Letting Agents Must Take Notice
22 Sep 2015
Letting agents must take notice. When a person (landlord, tenant, agent, trades-person) is ‘put on notice’ they have been made aware and warned of a situation that they cannot later deny they knew about. Once informed there may be a duty to respond. Landlords similarly must take notice.
- This might be a blatant notice with a red hand pointing to it so that it is so obvious no one would attempt to deny being aware of it.
- However, letting agents must take notice especially when notices are subtle, these may still be effective despite being less obvious. It is these that give rise to disputes and negligence claims.
- If a tenant when asked, “When are you paying the rent?” responds, “When I get my student loan, and by the way my gutter is leaking”, the landlord enquiring about one thing has been ‘put on notice’ about another – there is now a duty to attend to the leak.
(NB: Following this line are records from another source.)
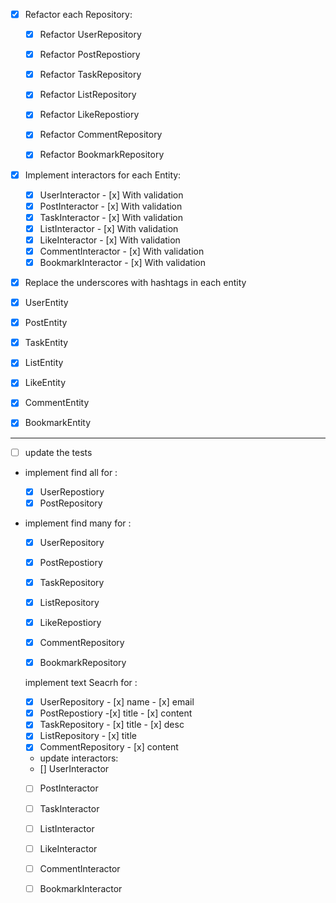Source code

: 

- [x] Refactor each Repository:

  * [x] Refactor UserRepository
  * [x] Refactor PostRepostiory
  * [x] Refactor TaskRepository
  * [x] Refactor ListRepository
  * [x] Refactor LikeRepostiory
  * [x] Refactor CommentRepository
  * [x] Refactor BookmarkRepository
  


- [x] Implement interactors for each Entity:
 
  * [x] UserInteractor - [x] With validation
  * [x] PostInteractor - [x] With validation
  * [x] TaskInteractor - [x] With validation
  * [x] ListInteractor - [x] With validation
  * [x] LikeInteractor - [x] With validation
  * [x] CommentInteractor - [x] With validation
  * [x] BookmarkInteractor - [x] With validation
 
- [x] Replace the underscores with hashtags in each entity
 
- [x] UserEntity
- [x] PostEntity
- [x] TaskEntity
- [x] ListEntity
- [x] LikeEntity
- [x] CommentEntity
- [x] BookmarkEntity
----------------------------------------------------
 
- [ ] update the tests

- implement find all for : 
  * [x] UserRepostiory
  * [x] PostRepository
- implement find many for :
    
  * [x] UserRepository
  * [x] PostRepostiory
  * [x] TaskRepository
  * [x] ListRepository
  * [x] LikeRepostiory  
  * [x] CommentRepository  
  * [x] BookmarkRepository
  
  
  implement text Seacrh for : 

  * [x] UserRepository  - [x] name - [x] email
  * [x] PostRepostiory  -[x] title  - [x] content
  * [x] TaskRepository - [x] title - [x] desc
  * [x] ListRepository - [x] title
  * [x] CommentRepository - [x] content

  - update interactors:

  * [] UserInteractor
  * [ ] PostInteractor
  * [ ] TaskInteractor
  * [ ] ListInteractor
  * [ ] LikeInteractor
  * [ ] CommentInteractor
  * [ ] BookmarkInteractor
- Leydon Lettings was informed that water was pouring out from a gutter into the garden. Important, but not an obvious emergency – one might imagine. However, it became an emergency when water began to pour through the first floor ceiling. How? The ball valve had broken (the piston suddenly punctured the diaphragm). What appeared to be a leaking gutter was in fact a leaking ball valve. It was actually the overflow pipe just below the gutter that was leaking – not the gutter. Within a very short time the loft cistern tank had filled up and the overflow pipe could not drain the water away fast enough to prevent flooding the lower floors.
- The point of this anecdote is that the agent was put on notice by the tenant that there was a leak. Tenants are not expected to be experts in identifying the exact nature of the leak nor the urgency or consequences of misleading information.
- Fortunately, I was available and attended to be met by tenants with open umbrellas – indoors! I quickly isolated the water and mopped up and no serious damage resulted.
- Who would have been responsible for the flood had this agent not taken it seriously? I am just relieved I acted quickly.
- Once put on notice there may be a duty, potentially an obligation and a thus a sense of urgency to act, even if the matter appears innocuous and might wait until a more convenient time.
- When put on notice it is best to act without delay and to assume the worst. Drop everything and act! This way one is less likely to be guilty of negligence.